Welcome back. You may want to read the first part of this blog post again, to refresh your memory.
Where was I? Oh yes, writing about what we’ve been doing to make sure our online services meet recent government regulations and continue to offer all customers a brilliant service. So, once we’d determined how accessible our services were, we needed to do 2 things:
- Put a plan in place to fix any issues. Ideally these fixes would all be in place before regulations came into effect (September 2020). If not, we’d need to specify when they would be in place.
- Publish an accessibility statement for each service. You’ll find these in the footer of our services (and other services across government). These statements give users information such as how accessible the service is, who users can contact to report issues, and how the service was tested (or audited).
So how accessible are our services?
Now we’ve done all that work, how accessible are our services? In short, pretty good, but we still have some work to do. As some of you might expect, the age of a service has a huge impact on its accessibility.
Let’s start with the bad. Companies House Direct (CHD) and WebCHeck are, by modern standards, fossils. Not to take anything away from the work that’s been put into either of those services over the last 20 or so years – they have served our users well – but accessibility standards have moved on.
We're not going to fix these 2 services – it would be a mammoth undertaking. Instead, as part of our 5-year strategy, we're transforming our services by replacing ageing systems and their supporting infrastructure and replacing them with newer systems.

**RAW DATA:**
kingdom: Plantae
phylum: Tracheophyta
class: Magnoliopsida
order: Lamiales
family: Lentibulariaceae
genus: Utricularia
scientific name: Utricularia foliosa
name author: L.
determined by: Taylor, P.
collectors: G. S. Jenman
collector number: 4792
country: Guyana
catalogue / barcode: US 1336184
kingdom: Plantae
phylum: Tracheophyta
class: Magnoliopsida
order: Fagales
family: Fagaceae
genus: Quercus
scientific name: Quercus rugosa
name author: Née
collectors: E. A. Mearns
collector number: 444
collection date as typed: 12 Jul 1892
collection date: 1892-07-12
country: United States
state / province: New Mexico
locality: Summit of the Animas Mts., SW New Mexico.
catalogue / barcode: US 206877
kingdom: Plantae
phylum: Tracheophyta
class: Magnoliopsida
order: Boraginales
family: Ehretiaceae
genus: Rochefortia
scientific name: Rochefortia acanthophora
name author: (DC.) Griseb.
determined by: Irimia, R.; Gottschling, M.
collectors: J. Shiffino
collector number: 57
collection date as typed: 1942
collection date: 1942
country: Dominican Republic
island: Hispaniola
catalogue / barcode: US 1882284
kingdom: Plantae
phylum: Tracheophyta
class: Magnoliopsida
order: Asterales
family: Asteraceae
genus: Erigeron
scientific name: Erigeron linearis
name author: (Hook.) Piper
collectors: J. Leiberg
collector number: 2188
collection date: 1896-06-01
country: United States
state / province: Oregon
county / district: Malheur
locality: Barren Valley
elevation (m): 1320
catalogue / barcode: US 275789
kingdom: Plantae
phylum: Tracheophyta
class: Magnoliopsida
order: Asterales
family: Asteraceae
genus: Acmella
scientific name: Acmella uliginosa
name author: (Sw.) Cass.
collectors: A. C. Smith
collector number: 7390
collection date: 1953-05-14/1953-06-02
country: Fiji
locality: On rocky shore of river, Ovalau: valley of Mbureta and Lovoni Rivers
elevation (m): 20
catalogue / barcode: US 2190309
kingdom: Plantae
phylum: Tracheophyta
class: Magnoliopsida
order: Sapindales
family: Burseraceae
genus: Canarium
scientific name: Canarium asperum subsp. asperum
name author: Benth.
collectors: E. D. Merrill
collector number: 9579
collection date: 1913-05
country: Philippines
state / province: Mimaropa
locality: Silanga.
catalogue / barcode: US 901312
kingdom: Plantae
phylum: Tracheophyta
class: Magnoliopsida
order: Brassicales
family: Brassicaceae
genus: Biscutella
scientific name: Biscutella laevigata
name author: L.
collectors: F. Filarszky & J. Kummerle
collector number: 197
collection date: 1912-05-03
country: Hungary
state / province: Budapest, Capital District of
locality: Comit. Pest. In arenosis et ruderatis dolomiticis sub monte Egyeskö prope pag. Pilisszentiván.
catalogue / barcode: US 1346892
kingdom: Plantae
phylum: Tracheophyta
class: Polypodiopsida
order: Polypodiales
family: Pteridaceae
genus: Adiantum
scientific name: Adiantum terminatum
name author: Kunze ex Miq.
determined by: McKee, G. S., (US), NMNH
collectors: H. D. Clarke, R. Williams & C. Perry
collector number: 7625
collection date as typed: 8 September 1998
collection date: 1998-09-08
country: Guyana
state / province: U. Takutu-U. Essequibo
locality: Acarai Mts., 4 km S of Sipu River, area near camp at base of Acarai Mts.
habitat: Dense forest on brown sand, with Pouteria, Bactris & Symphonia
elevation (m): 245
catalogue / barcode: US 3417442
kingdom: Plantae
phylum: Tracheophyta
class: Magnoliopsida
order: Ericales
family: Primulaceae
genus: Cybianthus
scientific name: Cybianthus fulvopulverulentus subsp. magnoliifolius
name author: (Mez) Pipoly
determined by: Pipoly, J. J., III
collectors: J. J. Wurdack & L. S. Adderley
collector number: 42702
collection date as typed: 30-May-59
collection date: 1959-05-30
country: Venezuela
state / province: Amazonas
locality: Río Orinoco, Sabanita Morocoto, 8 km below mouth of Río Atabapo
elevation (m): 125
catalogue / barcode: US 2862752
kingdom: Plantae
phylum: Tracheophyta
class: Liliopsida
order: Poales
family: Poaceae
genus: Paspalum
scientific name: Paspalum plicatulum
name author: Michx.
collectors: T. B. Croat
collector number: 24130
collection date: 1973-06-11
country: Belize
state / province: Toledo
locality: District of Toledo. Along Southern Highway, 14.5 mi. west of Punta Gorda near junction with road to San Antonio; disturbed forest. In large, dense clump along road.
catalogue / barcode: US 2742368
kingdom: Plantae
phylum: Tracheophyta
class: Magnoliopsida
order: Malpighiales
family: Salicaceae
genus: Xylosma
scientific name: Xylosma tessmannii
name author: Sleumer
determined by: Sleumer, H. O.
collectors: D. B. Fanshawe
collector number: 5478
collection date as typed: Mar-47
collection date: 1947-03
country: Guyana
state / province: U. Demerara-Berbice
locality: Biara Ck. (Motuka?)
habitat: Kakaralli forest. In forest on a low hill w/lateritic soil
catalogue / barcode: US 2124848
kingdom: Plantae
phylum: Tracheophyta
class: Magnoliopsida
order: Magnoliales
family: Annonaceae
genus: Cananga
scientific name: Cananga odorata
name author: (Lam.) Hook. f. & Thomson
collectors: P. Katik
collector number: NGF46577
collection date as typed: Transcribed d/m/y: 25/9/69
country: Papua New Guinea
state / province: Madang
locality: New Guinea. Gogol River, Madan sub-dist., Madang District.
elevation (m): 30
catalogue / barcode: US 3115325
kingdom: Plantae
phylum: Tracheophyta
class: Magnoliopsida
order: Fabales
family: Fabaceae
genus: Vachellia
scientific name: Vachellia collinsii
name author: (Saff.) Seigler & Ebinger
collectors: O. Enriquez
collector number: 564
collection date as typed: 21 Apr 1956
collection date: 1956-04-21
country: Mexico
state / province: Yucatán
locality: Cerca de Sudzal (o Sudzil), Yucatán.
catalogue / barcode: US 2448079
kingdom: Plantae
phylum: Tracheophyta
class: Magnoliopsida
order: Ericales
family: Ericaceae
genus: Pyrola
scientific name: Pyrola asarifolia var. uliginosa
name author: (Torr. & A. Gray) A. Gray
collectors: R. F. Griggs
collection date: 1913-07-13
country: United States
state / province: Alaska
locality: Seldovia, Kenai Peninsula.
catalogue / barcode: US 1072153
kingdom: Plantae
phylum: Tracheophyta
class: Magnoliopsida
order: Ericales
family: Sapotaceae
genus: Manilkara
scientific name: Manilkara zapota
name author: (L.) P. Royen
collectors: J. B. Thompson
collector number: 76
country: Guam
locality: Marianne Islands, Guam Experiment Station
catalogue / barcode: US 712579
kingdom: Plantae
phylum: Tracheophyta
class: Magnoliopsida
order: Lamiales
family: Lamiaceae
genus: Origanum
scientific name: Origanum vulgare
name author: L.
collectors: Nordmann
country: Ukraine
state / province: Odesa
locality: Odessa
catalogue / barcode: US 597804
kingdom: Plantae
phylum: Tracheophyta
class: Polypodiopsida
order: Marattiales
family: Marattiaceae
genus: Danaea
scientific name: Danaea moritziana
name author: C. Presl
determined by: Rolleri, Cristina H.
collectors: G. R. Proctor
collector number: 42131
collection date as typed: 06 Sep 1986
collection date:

**TASKS TO CARRY OUT:**
a – Answer these questions from the blog post, one line each:
(i) In what month and year did the regulations come into effect?
(ii) Where can users find the accessibility statement for each service?
(iii) Which two services does the post call fossils by modern standards?
b – According to the blog post, why won't the two oldest services be fixed, and what will happen instead?
c – List every kind of information the blog post says an accessibility statement gives users.

**TASK-BY-TASK RESULTS:**
a –
(i) September 2020
(ii) In the footer of the services (and of other services across government)
(iii) Companies House Direct (CHD) and WebCHeck

b – Fixing them would be a mammoth undertaking. Instead, as part of a 5-year strategy, the ageing systems and their supporting infrastructure are being replaced with newer systems.

c –
- How accessible the service is
- Who users can contact to report issues
- How the service was tested (or audited)